### SCHRIFTLICHE AUFGABEN
a) Liste alle Maßnahmen auf, die der angezeigte Text unten als Vorgaben der Gemeinde zur Vermeidung, Verminderung und zum Ausgleich nennt.
b) Bitte gib den Abschnitt des angezeigten Textes unten wortgetreu wieder, zwischen „F Auswirkungen auf“ und „geringfügigen Verkehrsreduzierung führt.“, beide eingeschlossen.

### ANGEZEIGTER TEXT
E Auswirkungen auf die Versiegelung des Bodens
Wir streben generell an, dass Baumaßnahmen zu einer möglichst geringen Bodenversiegelung führen. Durch die geplanten Baumaßnahmen gehen Grün- und Waldflächen verloren und die Versiegelung im Planungsgebiet wird sich um ca. 30.000 qm erhöhen. Im Vergleich zum bisherigen Baurecht wird eine zusätzliche Versiegelung von ca. 7000 qm zugelassen, was jedoch ausdrücklich keine Vermehrung des Bauvolumens bedeutet.
Nach unserem Kenntnisstand wird die Gemeinde Maßnahmen zur Vermeidung, Verminderung und zum Ausgleich der nachteiligen Auswirkungen vertraglich vorschreiben. Diese Maßnahmen umfassen u.a. eine Begrünung von Flachdächern (ab einer Fläche von 100 qm), dauerhafte Begrünung von mind. 20 % der Grundstücksflächen, Pflanzung von standortgerechten Laubbäumen und heimischen, standortgerechten Sträuchern zwischen den neuen Gebäuden, versickerungsfähige Stellplätze). Dies kompensiert in unseren Augen die negativen Auswirkungen der Baumaßnahmen durch zusätzliche Bodenversiegelung in ausreichender Weise.
F Auswirkungen auf den Verkehr
Wir streben generell eine Reduzierung des Verkehrs an, soweit dieser klimaschädlich ist oder zu Lärm- oder anderen Belästigungen der Bevölkerung führt.
Laut UI ist mit dem Projekt Big-Wings keine Zunahme des Lieferverkehrs verbunden. Das erstellte Verkehrsgutachten kommt zu dem Ergebnis, dass der geänderte Bebauungsplan gegenüber den aktuellen Bebauungsplänen (bei vollständiger Nutzung des zulässigen Baurechtes) zu einer geringfügigen Verkehrsreduzierung führt.
Aufgrund dieser voraussichtlich geringen Auswirkung auf den Verkehr sehen wir keine Möglichkeit, das Thema Verkehr im Rahmen der Diskussion um die Bebauungsplanung zu behandeln.

### DATENAUSZUG

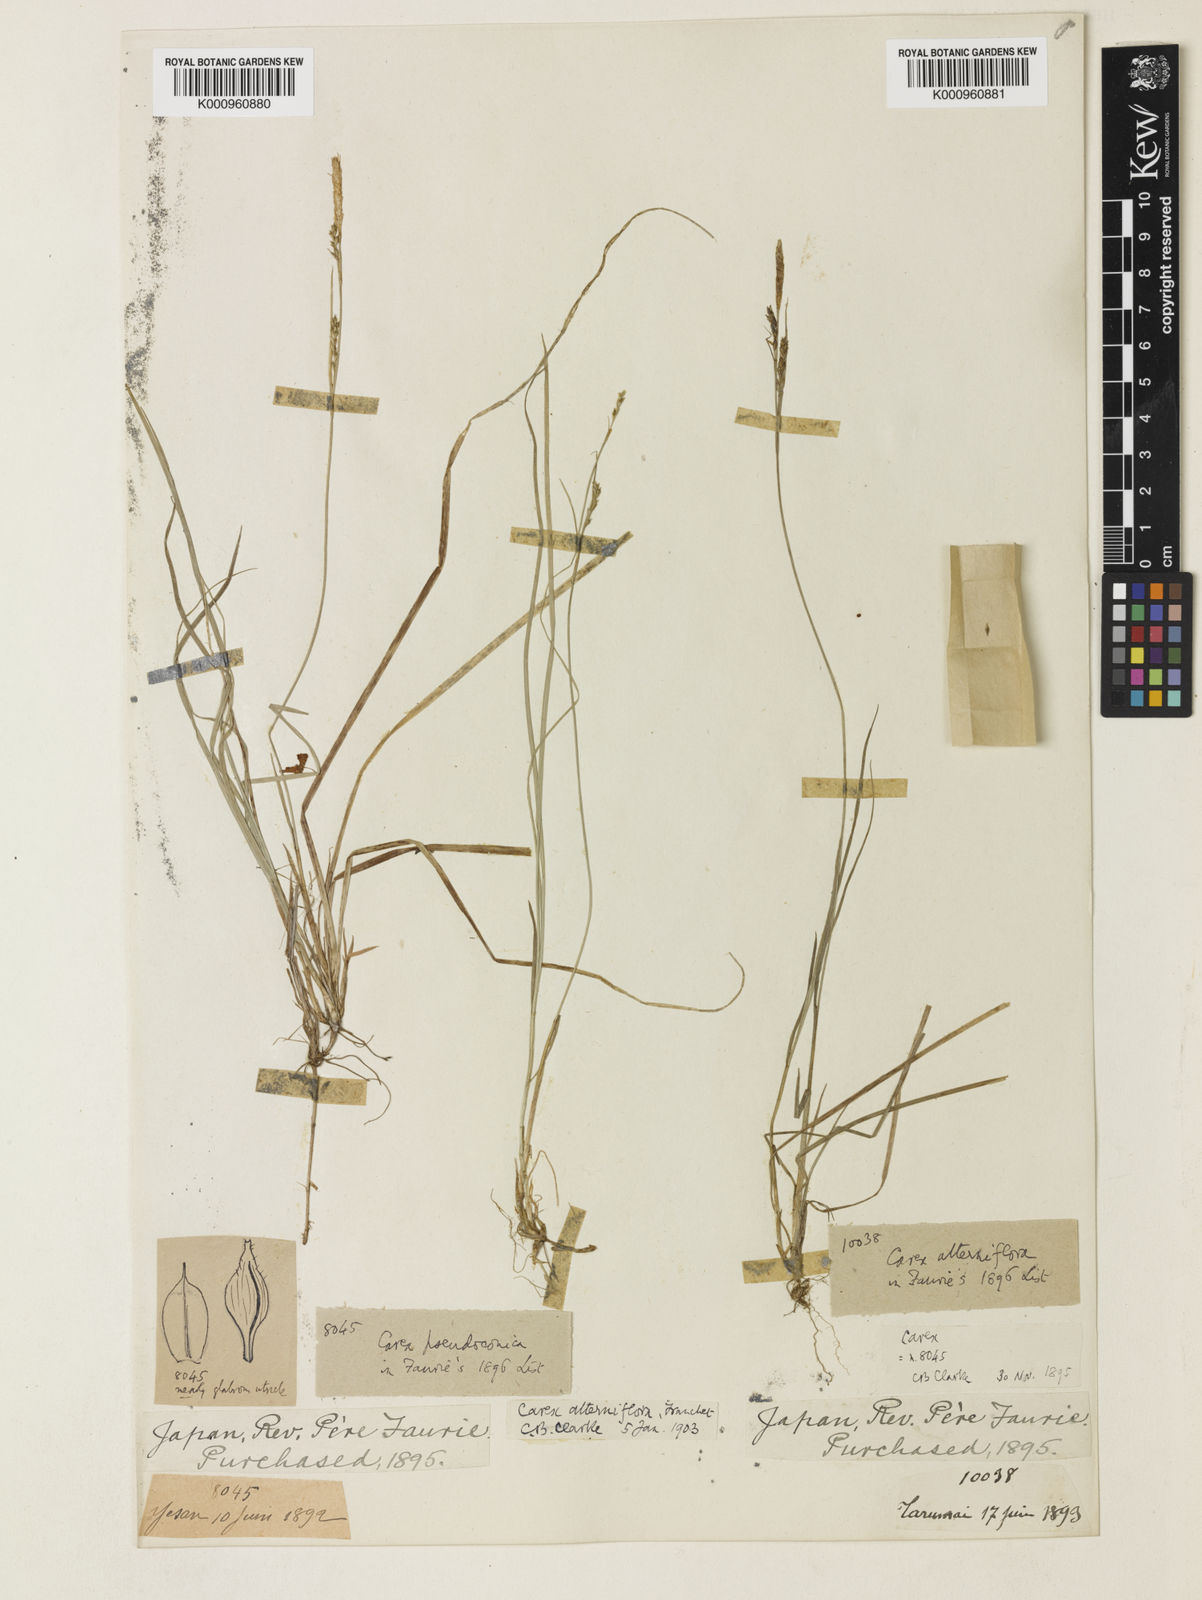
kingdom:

### LÖSUNGEN PRO AUFGABE
a)
- Begrünung von Flachdächern (ab einer Fläche von 100 qm)
- dauerhafte Begrünung von mind. 20 % der Grundstücksflächen
- Pflanzung von standortgerechten Laubbäumen und heimischen, standortgerechten Sträuchern zwischen den neuen Gebäuden
- versickerungsfähige Stellplätze

b)
F Auswirkungen auf den Verkehr
Wir streben generell eine Reduzierung des Verkehrs an, soweit dieser klimaschädlich ist oder zu Lärm- oder anderen Belästigungen der Bevölkerung führt.
Laut UI ist mit dem Projekt Big-Wings keine Zunahme des Lieferverkehrs verbunden. Das erstellte Verkehrsgutachten kommt zu dem Ergebnis, dass der geänderte Bebauungsplan gegenüber den aktuellen Bebauungsplänen (bei vollständiger Nutzung des zulässigen Baurechtes) zu einer geringfügigen Verkehrsreduzierung führt.